* **PROBLEMS TO WORK ON**:
**a.** Print the post's text starting with "How do you function" and going on through "in this reality?".
**b.** Answer each question from the post, one line per answer.
(i) According to the post, who can see your path?
(ii) After one judgment, a lie or one moment, what happens to you?
(iii) What did some of the writer's closest friends choose to do?
**c.** List every topic the post says society doesn't want to talk about.

* **TEXT**:
================================

I have met a lot of beautiful people and have witnessed too many of them suffer to the point where they would rather take their own life then continue to endure this reality. 💔
One thing that has happened to me a lot in my lifetime is when people see change or think you have changed they want to keep you. Sometimes (like the picture above) you graduate to a higher version of yourself. No matter what you say or do no one can see your path but you.
How do you function in a society that doesn’t like change? Anything that is out of their standards are looked down upon. One judgement of you, a lie, one moment, and all of a sudden you are shunned and are now leper to society.
The fact is society doesn’t want to talk about suicide, mental health or what goes on behind closed doors. What about friendship? Some of my closest friends chose to walk away with out even a conversation to try to understand me. No compassion from your closest friends – the ones you call sisters…
So if family and friends are not willing to even sit down and talk with you, what do you do? Unfortunately this is easily when people say why….? Why would I want to stay in this reality?

================================

* **DATA**:
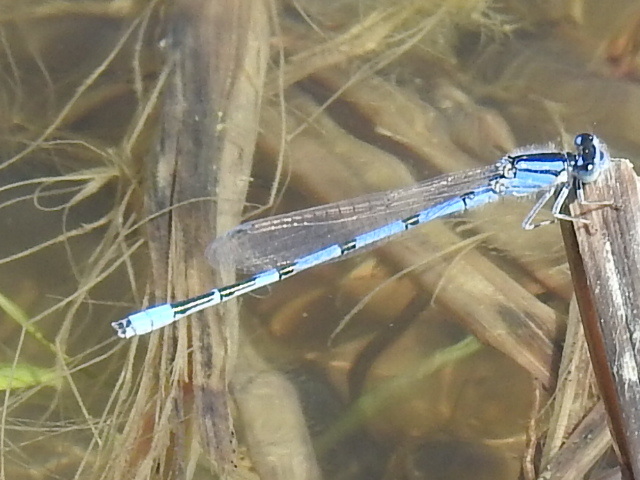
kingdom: Animalia
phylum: Arthropoda
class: Insecta
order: Odonata
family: Coenagrionidae
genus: Enallagma
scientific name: Enallagma civile
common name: Damselfly
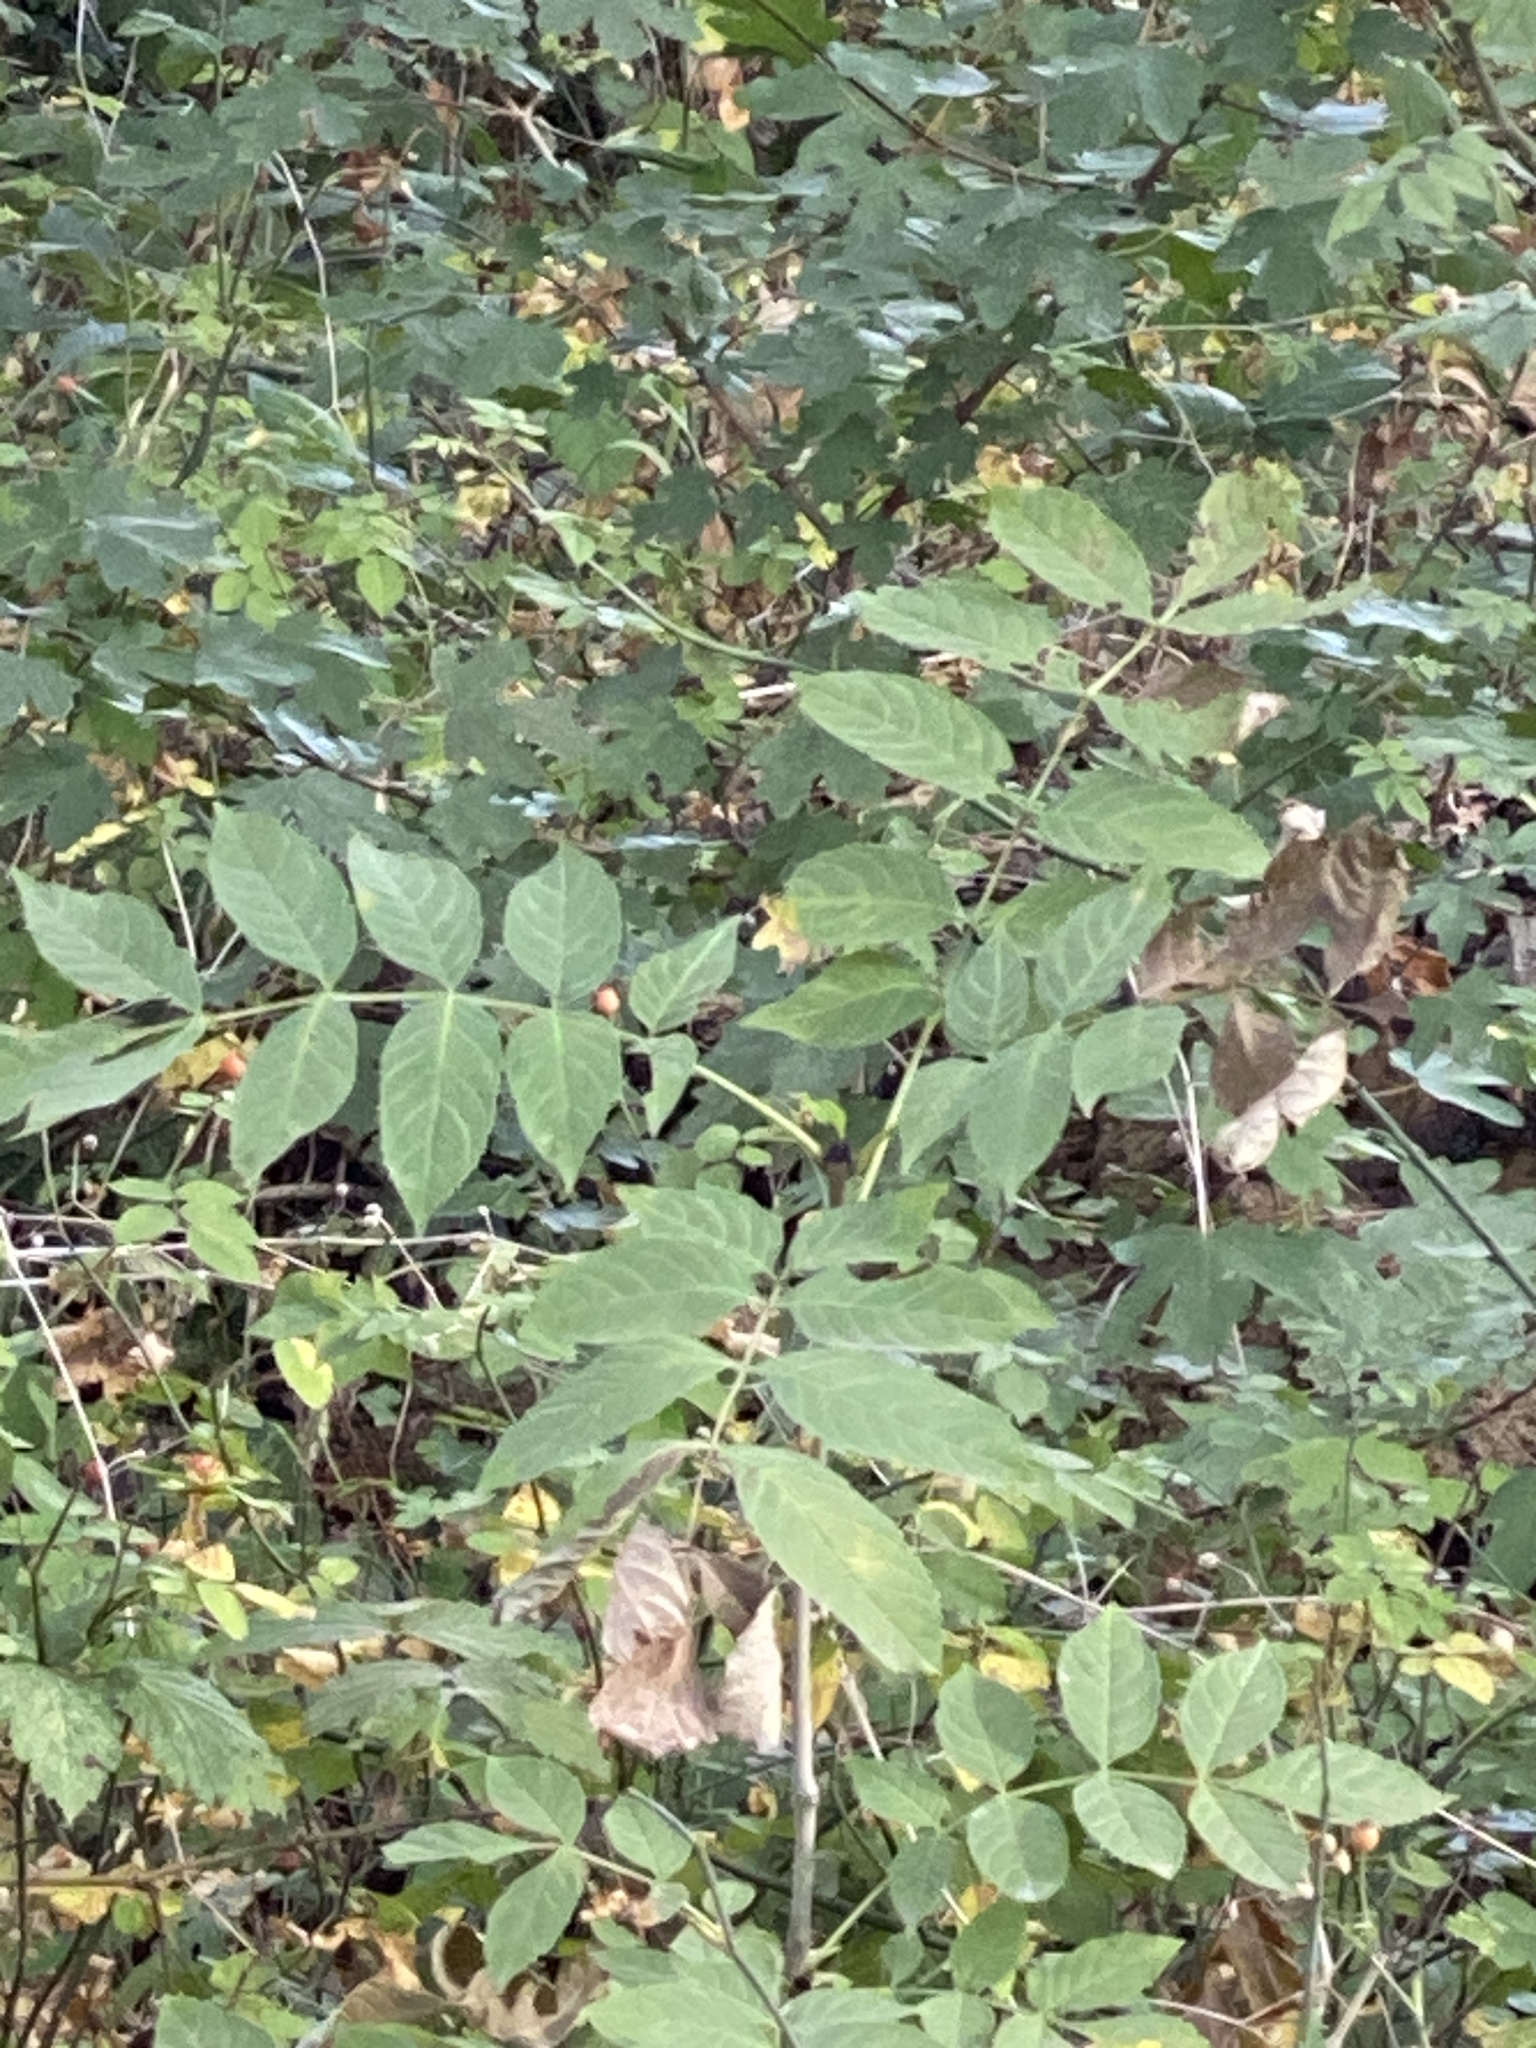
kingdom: Plantae
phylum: Tracheophyta
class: Magnoliopsida
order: Lamiales
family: Oleaceae
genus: Fraxinus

================================

* **SOLUTIONS FOR EACH TASK**:
**a.**
How do you function in a society that doesn’t like change? Anything that is out of their standards are looked down upon. One judgement of you, a lie, one moment, and all of a sudden you are shunned and are now leper to society.
The fact is society doesn’t want to talk about suicide, mental health or what goes on behind closed doors. What about friendship? Some of my closest friends chose to walk away with out even a conversation to try to understand me. No compassion from your closest friends – the ones you call sisters…
So if family and friends are not willing to even sit down and talk with you, what do you do? Unfortunately this is easily when people say why….? Why would I want to stay in this reality?

**b.**
(i) No one but you.
(ii) All of a sudden you are shunned and are now a leper to society.
(iii) They chose to walk away without even a conversation to try to understand the writer.

**c.**
- suicide
- mental health
- what goes on behind closed doors